Le ciel soudain se relâche, les nuages expirent le trop plein d’un long voyage. Crépitation des larmes venues d’un ailleurs lointain raconter la tristesse aux carreaux de mon bureau.
Quelque part dans le monde des gens meurent, de faim, de froid, d’abandon ; au fond d’un lit d’hôpital, sous les balles d’un assassin, les bombes d’une guerre ; dans un accident, un séisme, une tempête, un naufrage… Il est tant de façons de mourir, tant de façons de léguer la souffrance à ceux qui survivent.
La honte, l’impuissance, le désarroi accompagnent le regard que nous portons sur la mort, car la mort de l’autre est toujours douloureuse.
Un homme, un animal, un arbre, une terre, la destruction d’un être est comme un rêve exhalant son dernier souffle, il s’effondre avec en son dernier regard la lueur de l’incompréhension.
C’est ce regard que m’apporte la pluie ce soir et le carreau me raconte celui de l’éléphant empoisonné pour ses défenses, celui du rhinocéros mourrant de septicémie sa corne tronçonnée, celui du clandestin qui se noie, celui du dealer victime d’un règlement de compte, celui du cancéreux victime de la folie industrielle et des économies de marché, celui de l’enfant soldat privé de rêve, celui du vieillard dont la main orpheline se crispe sur l’absence…
Le vent gémit son impuissance.
Je me sens vide, comme éloignée de moi, égarée ? pas vraiment, lasse ? certainement.
Et pourtant, au travers de ce vide incertain, je perçois comme une sorte de bien-être, une sorte de réalisation nourrie d’abandon. Je sais qu’au fond, sans en comprendre les pas, cette danse absurde est normale. J’expérimente l’usure des galets, l’hypnose.
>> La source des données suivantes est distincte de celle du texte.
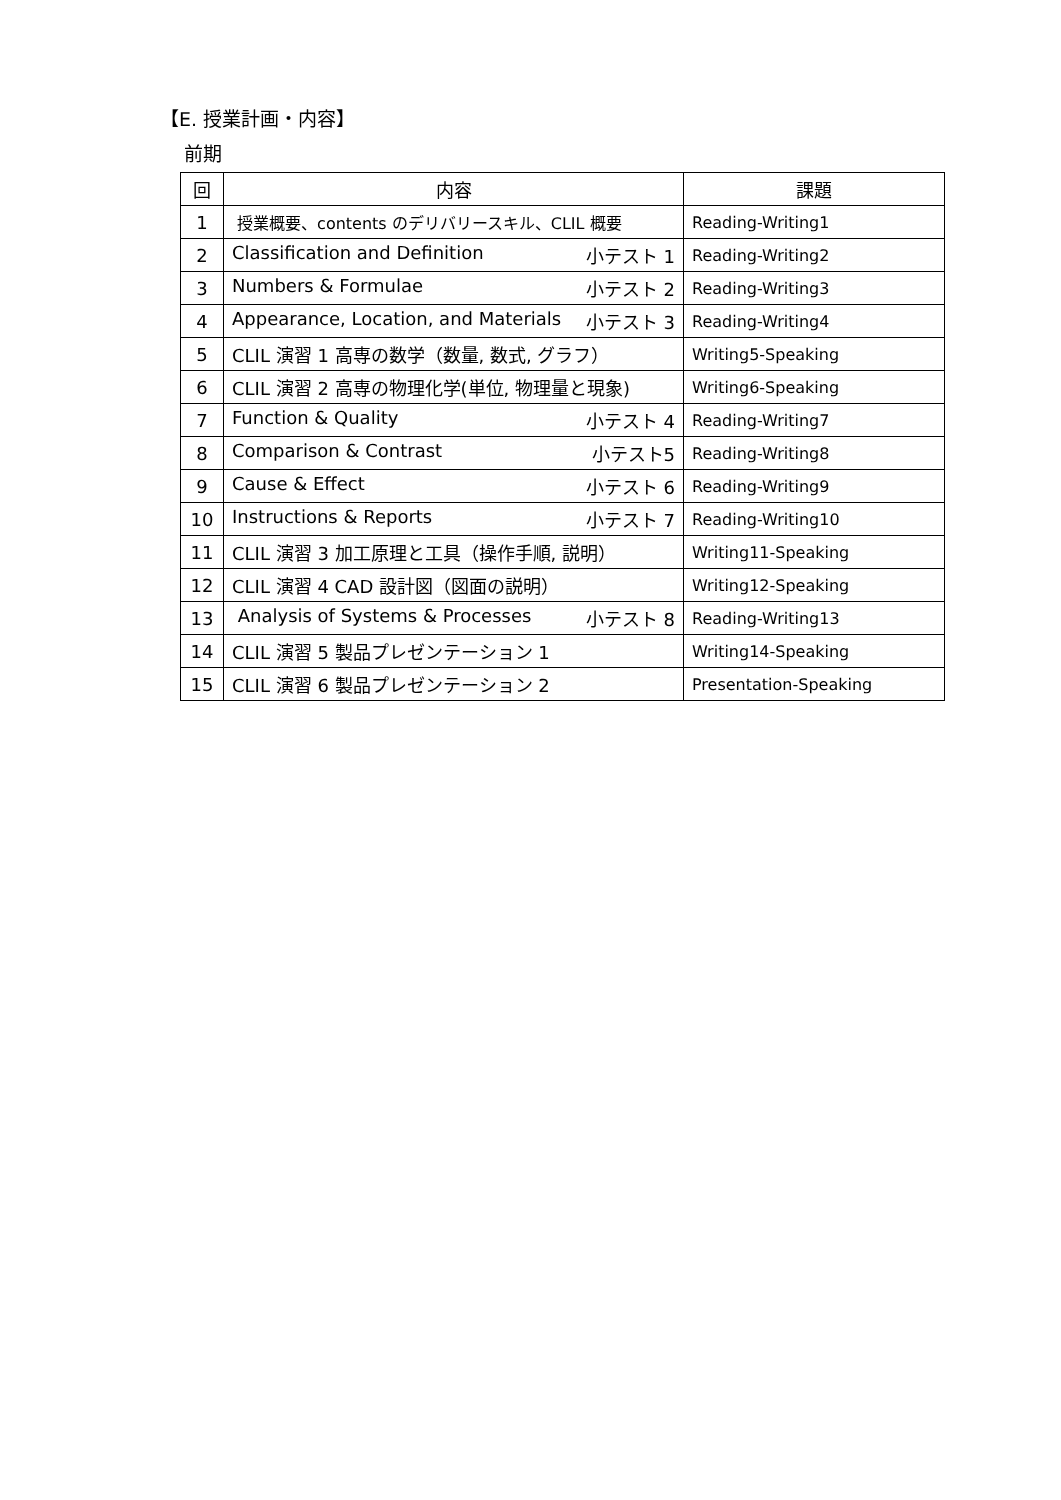【E. 授業計画・内容】
前期
| 回 | 内容 | 課題 |
| --- | --- | --- |
| 1 | 授業概要、contents のデリバリースキル、CLIL 概要 | Reading-Writing1 |
| 2 | Classification and Definition 小テスト 1 | Reading-Writing2 |
| 3 | Numbers & Formulae 小テスト 2 | Reading-Writing3 |
| 4 | Appearance, Location, and Materials 小テスト 3 | Reading-Writing4 |
| 5 | CLIL 演習 1 高専の数学（数量, 数式, グラフ） | Writing5-Speaking |
| 6 | CLIL 演習 2 高専の物理化学(単位, 物理量と現象) | Writing6-Speaking |
| 7 | Function & Quality 小テスト 4 | Reading-Writing7 |
| 8 | Comparison & Contrast 小テスト5 | Reading-Writing8 |
| 9 | Cause & Effect 小テスト 6 | Reading-Writing9 |
| 10 | Instructions & Reports 小テスト 7 | Reading-Writing10 |
| 11 | CLIL 演習 3 加工原理と工具（操作手順, 説明） | Writing11-Speaking |
| 12 | CLIL 演習 4 CAD 設計図（図面の説明） | Writing12-Speaking |
| 13 | Analysis of Systems & Processes 小テスト 8 | Reading-Writing13 |
| 14 | CLIL 演習 5 製品プレゼンテーション 1 | Writing14-Speaking |
| 15 | CLIL 演習 6 製品プレゼンテーション 2 | Presentation-Speaking |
Et tandis que la pluie redouble d’intensité, je perçois, inscrites dans mes chairs, des impressions de pluie qui m’apaisent.
Il n’est plus ni gaieté ni tristesse, je vis un entre deux d’émotion libéré de la pensée et de l’agitation.
Observatrice retirée, la vie, ma vie, toutes ces vies rythmées de morts, sont comme un film qui s’accélère et que j’observe en silence tandis que la pluie s’intensifie et bousculée de vent s’écrase sur les carreaux.